(EXERCISE OBJECTIVE):
Search the listing below for the line containing "50: (907, 113, 99.65)". From there through the line containing "23: (363, 344, 103.04)", transcribe every line exactly, both ends included.

[WORKING DATA — start]

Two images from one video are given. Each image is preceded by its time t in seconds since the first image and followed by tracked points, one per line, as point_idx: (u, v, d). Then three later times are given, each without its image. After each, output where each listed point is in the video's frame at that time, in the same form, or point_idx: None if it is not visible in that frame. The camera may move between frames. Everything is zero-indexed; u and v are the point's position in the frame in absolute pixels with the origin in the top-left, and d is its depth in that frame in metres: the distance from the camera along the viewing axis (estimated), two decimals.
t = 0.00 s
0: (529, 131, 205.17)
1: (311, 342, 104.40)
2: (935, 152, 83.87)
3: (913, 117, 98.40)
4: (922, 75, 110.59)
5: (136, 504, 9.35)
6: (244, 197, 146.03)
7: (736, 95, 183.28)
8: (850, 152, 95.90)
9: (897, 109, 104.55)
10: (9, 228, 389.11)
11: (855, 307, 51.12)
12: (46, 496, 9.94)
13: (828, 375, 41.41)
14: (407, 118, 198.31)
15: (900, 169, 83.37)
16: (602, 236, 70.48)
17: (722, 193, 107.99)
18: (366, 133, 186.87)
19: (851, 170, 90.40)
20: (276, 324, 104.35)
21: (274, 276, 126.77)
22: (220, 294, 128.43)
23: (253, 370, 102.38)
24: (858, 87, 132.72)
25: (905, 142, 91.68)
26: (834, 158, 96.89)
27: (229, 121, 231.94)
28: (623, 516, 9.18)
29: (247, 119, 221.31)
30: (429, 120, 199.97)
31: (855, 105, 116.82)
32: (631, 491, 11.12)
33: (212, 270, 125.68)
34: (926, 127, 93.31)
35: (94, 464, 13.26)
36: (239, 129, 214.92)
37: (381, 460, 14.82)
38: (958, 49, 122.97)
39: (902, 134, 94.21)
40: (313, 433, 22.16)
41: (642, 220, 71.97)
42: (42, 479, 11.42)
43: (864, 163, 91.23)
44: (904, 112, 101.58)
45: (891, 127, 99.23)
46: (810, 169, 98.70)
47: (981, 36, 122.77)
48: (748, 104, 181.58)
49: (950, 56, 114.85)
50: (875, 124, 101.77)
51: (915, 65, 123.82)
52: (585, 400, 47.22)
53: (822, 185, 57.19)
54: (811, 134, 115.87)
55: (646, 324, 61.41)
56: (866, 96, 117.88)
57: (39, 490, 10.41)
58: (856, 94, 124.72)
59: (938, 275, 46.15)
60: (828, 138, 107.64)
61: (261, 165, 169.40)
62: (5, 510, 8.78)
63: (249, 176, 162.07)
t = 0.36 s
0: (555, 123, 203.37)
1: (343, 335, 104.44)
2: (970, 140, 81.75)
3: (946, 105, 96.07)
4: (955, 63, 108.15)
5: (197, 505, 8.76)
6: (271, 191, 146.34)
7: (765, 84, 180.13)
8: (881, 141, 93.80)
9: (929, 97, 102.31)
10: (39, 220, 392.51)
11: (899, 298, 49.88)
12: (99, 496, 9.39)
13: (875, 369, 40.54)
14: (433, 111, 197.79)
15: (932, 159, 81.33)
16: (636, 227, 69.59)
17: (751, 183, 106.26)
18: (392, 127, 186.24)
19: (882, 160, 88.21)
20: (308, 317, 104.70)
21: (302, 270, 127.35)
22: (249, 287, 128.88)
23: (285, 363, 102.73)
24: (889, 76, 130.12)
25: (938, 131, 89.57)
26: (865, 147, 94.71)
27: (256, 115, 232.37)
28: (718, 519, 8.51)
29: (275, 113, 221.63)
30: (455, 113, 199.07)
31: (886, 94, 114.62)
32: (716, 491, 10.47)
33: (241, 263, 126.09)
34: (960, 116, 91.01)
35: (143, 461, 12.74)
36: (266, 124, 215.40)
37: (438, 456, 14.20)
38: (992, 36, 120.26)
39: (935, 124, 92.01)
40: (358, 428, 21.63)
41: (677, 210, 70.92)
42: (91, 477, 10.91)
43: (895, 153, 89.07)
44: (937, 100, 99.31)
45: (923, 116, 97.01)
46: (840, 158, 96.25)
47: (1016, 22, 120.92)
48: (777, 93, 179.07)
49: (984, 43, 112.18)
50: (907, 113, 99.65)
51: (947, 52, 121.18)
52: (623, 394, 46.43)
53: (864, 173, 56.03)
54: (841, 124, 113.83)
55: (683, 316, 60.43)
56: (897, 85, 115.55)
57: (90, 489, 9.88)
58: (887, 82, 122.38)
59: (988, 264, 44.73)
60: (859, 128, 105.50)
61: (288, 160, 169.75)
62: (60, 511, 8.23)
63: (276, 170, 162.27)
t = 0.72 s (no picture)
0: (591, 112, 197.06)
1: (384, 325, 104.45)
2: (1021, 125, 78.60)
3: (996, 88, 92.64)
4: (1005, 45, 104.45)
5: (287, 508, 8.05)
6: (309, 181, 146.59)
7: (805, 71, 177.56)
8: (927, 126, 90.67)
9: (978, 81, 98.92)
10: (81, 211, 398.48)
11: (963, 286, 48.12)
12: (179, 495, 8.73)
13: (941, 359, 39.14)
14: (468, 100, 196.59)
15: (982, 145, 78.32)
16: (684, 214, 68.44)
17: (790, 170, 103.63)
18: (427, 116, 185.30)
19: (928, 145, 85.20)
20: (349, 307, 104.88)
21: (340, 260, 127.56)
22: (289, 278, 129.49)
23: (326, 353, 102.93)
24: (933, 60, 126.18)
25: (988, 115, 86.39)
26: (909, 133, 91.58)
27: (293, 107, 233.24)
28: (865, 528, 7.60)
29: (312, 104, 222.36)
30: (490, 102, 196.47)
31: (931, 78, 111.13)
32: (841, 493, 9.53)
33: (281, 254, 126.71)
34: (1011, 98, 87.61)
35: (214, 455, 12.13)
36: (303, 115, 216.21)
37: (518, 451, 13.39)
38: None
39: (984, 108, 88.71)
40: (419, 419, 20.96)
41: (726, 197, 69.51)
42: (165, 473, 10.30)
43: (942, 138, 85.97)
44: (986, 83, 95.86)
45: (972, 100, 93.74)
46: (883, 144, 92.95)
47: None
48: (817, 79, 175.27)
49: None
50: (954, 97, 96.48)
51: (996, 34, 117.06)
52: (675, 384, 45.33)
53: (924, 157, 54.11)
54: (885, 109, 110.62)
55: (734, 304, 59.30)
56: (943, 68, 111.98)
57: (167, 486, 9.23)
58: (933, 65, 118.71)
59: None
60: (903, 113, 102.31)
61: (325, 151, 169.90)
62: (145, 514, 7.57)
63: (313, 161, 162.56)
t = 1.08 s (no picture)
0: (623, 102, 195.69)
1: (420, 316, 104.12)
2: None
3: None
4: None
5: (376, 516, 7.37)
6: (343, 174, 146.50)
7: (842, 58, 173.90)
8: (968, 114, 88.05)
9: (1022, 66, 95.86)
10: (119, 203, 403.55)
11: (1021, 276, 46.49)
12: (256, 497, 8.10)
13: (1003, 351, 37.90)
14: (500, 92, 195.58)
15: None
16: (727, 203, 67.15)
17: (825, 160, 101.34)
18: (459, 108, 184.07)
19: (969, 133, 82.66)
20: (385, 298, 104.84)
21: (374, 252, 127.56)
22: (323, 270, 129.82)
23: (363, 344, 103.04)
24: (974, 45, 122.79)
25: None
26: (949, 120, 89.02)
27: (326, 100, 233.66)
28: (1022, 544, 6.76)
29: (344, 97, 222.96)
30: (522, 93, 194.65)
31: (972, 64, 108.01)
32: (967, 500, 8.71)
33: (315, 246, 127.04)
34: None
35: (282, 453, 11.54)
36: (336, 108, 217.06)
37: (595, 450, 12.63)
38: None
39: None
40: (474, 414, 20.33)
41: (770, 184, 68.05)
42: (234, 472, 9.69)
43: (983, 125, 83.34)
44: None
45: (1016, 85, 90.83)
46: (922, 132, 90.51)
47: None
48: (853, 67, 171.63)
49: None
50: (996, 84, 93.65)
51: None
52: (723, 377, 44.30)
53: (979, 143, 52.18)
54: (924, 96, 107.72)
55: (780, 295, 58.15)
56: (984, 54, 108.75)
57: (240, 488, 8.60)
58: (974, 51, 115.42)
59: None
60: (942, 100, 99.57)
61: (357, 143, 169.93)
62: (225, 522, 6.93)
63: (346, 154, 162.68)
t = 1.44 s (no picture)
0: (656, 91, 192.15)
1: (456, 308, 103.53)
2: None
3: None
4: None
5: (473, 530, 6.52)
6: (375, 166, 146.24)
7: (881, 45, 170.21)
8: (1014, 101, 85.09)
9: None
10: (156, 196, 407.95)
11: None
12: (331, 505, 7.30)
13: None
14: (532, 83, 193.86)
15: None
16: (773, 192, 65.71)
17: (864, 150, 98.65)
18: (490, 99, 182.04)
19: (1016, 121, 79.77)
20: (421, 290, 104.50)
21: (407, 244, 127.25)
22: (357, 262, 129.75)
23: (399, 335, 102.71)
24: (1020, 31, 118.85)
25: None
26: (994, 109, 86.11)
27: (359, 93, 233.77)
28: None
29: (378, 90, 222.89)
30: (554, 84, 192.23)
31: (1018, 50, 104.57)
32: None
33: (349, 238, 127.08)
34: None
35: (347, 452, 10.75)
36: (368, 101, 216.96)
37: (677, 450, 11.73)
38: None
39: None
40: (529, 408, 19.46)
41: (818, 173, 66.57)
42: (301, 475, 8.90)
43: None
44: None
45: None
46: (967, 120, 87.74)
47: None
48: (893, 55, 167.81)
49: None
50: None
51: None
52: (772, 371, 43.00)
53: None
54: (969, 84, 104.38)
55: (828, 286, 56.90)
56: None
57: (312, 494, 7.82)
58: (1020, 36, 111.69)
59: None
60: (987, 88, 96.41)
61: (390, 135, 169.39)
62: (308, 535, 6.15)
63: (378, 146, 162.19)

[WORKING DATA — finish]

(FINISHED TASK):
50: (907, 113, 99.65)
51: (947, 52, 121.18)
52: (623, 394, 46.43)
53: (864, 173, 56.03)
54: (841, 124, 113.83)
55: (683, 316, 60.43)
56: (897, 85, 115.55)
57: (90, 489, 9.88)
58: (887, 82, 122.38)
59: (988, 264, 44.73)
60: (859, 128, 105.50)
61: (288, 160, 169.75)
62: (60, 511, 8.23)
63: (276, 170, 162.27)
t = 0.72 s (no picture)
0: (591, 112, 197.06)
1: (384, 325, 104.45)
2: (1021, 125, 78.60)
3: (996, 88, 92.64)
4: (1005, 45, 104.45)
5: (287, 508, 8.05)
6: (309, 181, 146.59)
7: (805, 71, 177.56)
8: (927, 126, 90.67)
9: (978, 81, 98.92)
10: (81, 211, 398.48)
11: (963, 286, 48.12)
12: (179, 495, 8.73)
13: (941, 359, 39.14)
14: (468, 100, 196.59)
15: (982, 145, 78.32)
16: (684, 214, 68.44)
17: (790, 170, 103.63)
18: (427, 116, 185.30)
19: (928, 145, 85.20)
20: (349, 307, 104.88)
21: (340, 260, 127.56)
22: (289, 278, 129.49)
23: (326, 353, 102.93)
24: (933, 60, 126.18)
25: (988, 115, 86.39)
26: (909, 133, 91.58)
27: (293, 107, 233.24)
28: (865, 528, 7.60)
29: (312, 104, 222.36)
30: (490, 102, 196.47)
31: (931, 78, 111.13)
32: (841, 493, 9.53)
33: (281, 254, 126.71)
34: (1011, 98, 87.61)
35: (214, 455, 12.13)
36: (303, 115, 216.21)
37: (518, 451, 13.39)
38: None
39: (984, 108, 88.71)
40: (419, 419, 20.96)
41: (726, 197, 69.51)
42: (165, 473, 10.30)
43: (942, 138, 85.97)
44: (986, 83, 95.86)
45: (972, 100, 93.74)
46: (883, 144, 92.95)
47: None
48: (817, 79, 175.27)
49: None
50: (954, 97, 96.48)
51: (996, 34, 117.06)
52: (675, 384, 45.33)
53: (924, 157, 54.11)
54: (885, 109, 110.62)
55: (734, 304, 59.30)
56: (943, 68, 111.98)
57: (167, 486, 9.23)
58: (933, 65, 118.71)
59: None
60: (903, 113, 102.31)
61: (325, 151, 169.90)
62: (145, 514, 7.57)
63: (313, 161, 162.56)
t = 1.08 s (no picture)
0: (623, 102, 195.69)
1: (420, 316, 104.12)
2: None
3: None
4: None
5: (376, 516, 7.37)
6: (343, 174, 146.50)
7: (842, 58, 173.90)
8: (968, 114, 88.05)
9: (1022, 66, 95.86)
10: (119, 203, 403.55)
11: (1021, 276, 46.49)
12: (256, 497, 8.10)
13: (1003, 351, 37.90)
14: (500, 92, 195.58)
15: None
16: (727, 203, 67.15)
17: (825, 160, 101.34)
18: (459, 108, 184.07)
19: (969, 133, 82.66)
20: (385, 298, 104.84)
21: (374, 252, 127.56)
22: (323, 270, 129.82)
23: (363, 344, 103.04)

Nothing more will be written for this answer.